*AIM OF THE TASK*. Go through the lines below. Copy those with "Nitro".

*RECORD EXTRACTS*.
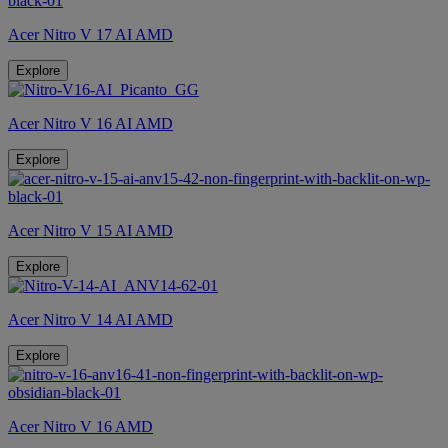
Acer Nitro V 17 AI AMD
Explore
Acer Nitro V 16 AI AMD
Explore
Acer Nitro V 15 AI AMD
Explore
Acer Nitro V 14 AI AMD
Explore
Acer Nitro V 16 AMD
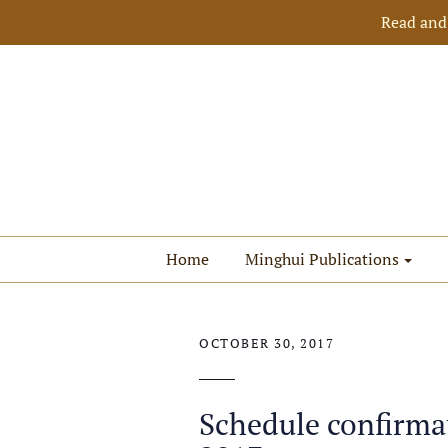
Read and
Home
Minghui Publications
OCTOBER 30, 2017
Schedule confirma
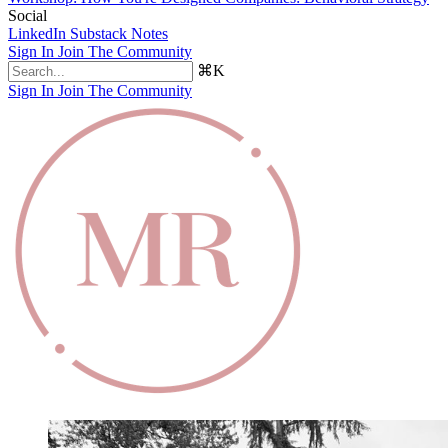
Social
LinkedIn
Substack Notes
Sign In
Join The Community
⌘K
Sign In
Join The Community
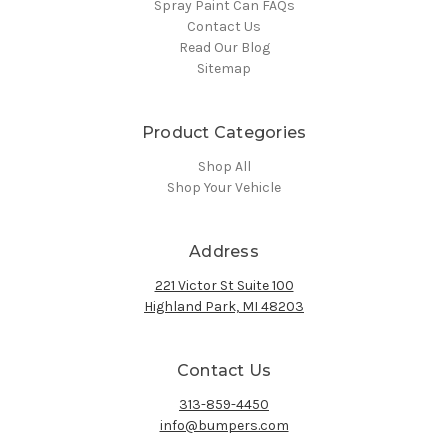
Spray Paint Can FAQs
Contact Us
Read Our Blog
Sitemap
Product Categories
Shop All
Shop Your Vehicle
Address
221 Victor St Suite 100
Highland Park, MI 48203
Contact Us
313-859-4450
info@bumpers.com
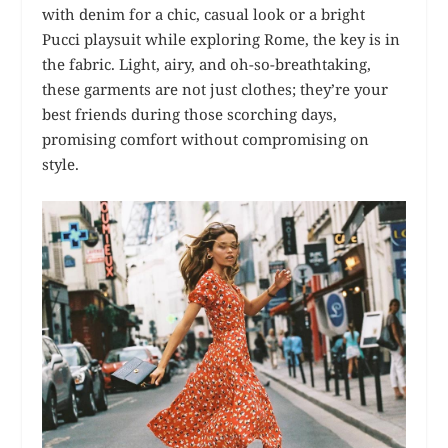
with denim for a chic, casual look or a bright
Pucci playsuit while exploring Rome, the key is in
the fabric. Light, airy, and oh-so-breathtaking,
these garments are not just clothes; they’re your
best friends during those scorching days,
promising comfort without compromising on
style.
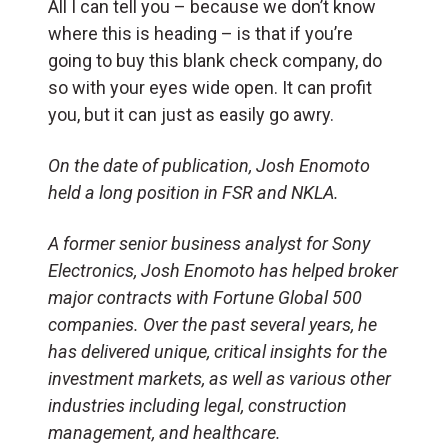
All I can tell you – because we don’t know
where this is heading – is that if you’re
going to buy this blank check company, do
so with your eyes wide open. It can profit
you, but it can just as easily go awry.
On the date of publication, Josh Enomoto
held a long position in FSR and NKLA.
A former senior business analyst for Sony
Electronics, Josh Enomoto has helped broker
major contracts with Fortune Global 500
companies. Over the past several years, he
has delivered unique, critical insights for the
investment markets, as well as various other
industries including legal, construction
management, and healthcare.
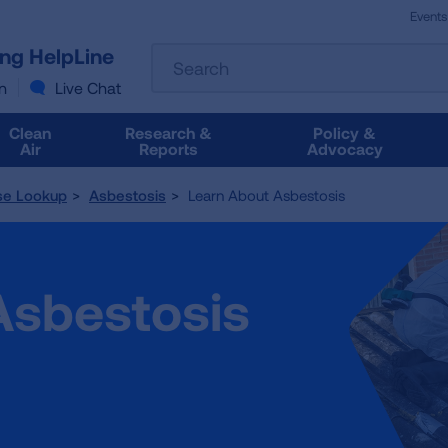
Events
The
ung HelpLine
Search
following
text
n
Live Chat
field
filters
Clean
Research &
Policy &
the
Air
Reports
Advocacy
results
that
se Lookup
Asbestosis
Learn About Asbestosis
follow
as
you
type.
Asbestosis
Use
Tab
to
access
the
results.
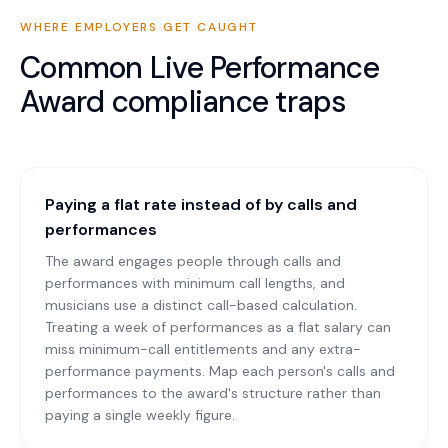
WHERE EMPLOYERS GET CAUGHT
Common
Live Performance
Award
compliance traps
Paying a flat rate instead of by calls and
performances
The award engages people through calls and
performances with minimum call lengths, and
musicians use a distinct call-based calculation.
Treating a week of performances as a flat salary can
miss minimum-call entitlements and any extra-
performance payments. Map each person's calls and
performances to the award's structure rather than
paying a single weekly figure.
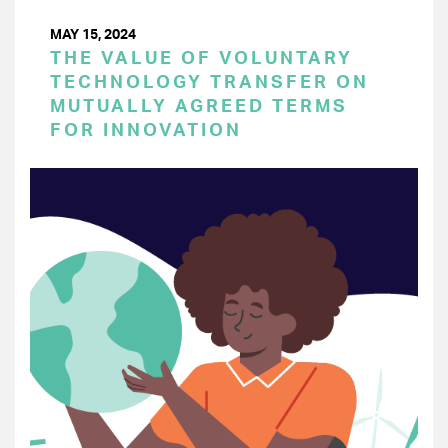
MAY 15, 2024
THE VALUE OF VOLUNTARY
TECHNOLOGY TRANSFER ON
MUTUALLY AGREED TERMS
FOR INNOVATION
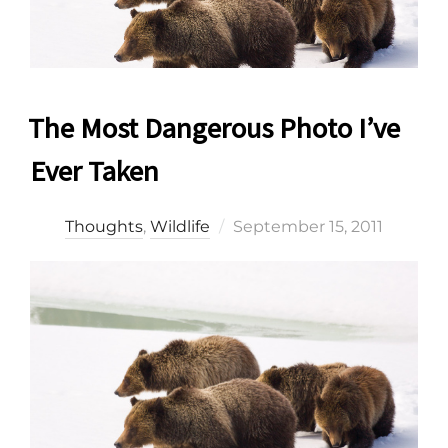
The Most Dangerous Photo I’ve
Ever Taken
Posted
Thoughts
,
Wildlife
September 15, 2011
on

*REPLY TO THE TASK*.
Acer Nitro V 17 AI AMD
Acer Nitro V 16 AI AMD
Acer Nitro V 15 AI AMD
Acer Nitro V 14 AI AMD
Acer Nitro V 16 AMD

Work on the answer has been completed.